Ulf Leser (Professor for Knowledge Management in Bioinformatics at Humboldt Universität in Berlin)
The design and evaluation of the methods will be done in close collaboration with oncologists from the Institut Curie and the Children's Hospital of Philadelphia.
Abstract
The extremely rapid growth in the number of public biomedical data sources associated with the exponential growth of data available in these sources makes the research phase of biomedical information increasingly complex and tedious. Several query systems of biomedical sources are now available and used by physicians but none of them offers to rank the data obtained in response to a query. This is particularly problematic in a context where simple queries can return thousands of results.
Many classical ranking techniques can be considered for biomedical data, from very simple (eg, focus on the most recent data) to complex. The aim of this thesis is to propose a uniform framework able to represent and compare (conceptually and on real data) ranking methods and bring up new approaches for ranking large masses of biological data.
Context
Many classical ranking techniques can be considered for biomedical data, varying from simple (eg, most recent data first) to complex (e.g., techniques such as PageRank exploiting links between data) approaches. These algorithms exploit two key aspects of biological data: (i) linked to each other’s, forming an intricate network (graph-based algorithms) and (ii) plain-text file (text mining like algorithms). Ranking algorithms have then very different time and space complexities.

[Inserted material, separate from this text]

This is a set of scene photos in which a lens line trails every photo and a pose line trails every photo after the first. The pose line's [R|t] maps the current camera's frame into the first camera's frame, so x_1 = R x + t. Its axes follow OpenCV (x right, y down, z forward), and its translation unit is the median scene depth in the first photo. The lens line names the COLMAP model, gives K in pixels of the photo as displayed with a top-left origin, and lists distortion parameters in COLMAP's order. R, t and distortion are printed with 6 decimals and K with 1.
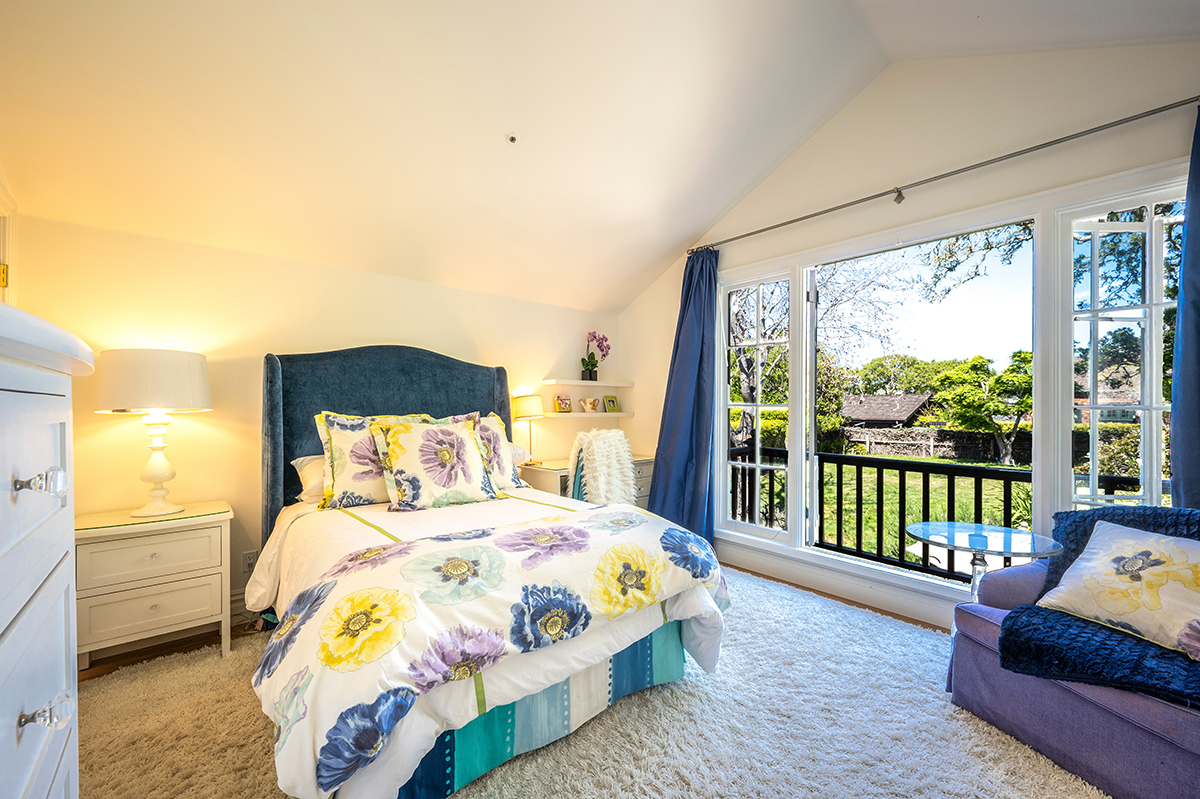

On the other hand, techniques able to calculate consensus rankings (aka median) have been proposed Fagin et al, PODS 2004, Ailon, Algorithmica 2010,Cohen-Boulakia et al, SSDBM 2011. They propose to generate a new ranking highlighting the common points of a set of rankings while minimizing their disagreements. The computation of the median of a set of m rankings is then known to be NP-hard when m>4. Several (exact and approximated) algorithms and heuristics have then been proposed.
Objectives
The aim of this thesis is to introduce a uniform framework able to represent and compare (conceptually and on real data) both classical and consensual ranking methods and bring up new approaches for ranking large masses of biological data.
Work program
(1) Formal study of the ranking algorithms. Criteria of comparison will be introduced to describe all algorithms in a uniform way. The complexity of each algorithm will be evaluated. As for NP-hard problems, assumptions and parameters causing the complexity will be underlined.
(2) Evaluation of the ranking algorithms. Data obtained by the various ranking algorithms will be compared to expected data and random data. Several metrics will be considered in collaboration with Prof. Ulf Leser.
(3) Reducing the search space (graph-topology). Study the size of the search space to be explored for the results to be still reliable while obtained in a reduced time and using a reduced space.
4) Mixing graphs-based and text mining-based techniques to rank biological data
This part of the thesis will introduce text-mining techniques into ranking algorithms to exploit the textual aspect of biological data, following research directions described in Cohen-Boulakia and Leser, ICDE 2011.
Extra information
Prerequisite
Knowledge of the structures of biological data sources and skills in algorithmics and in object-oriented programming are expected.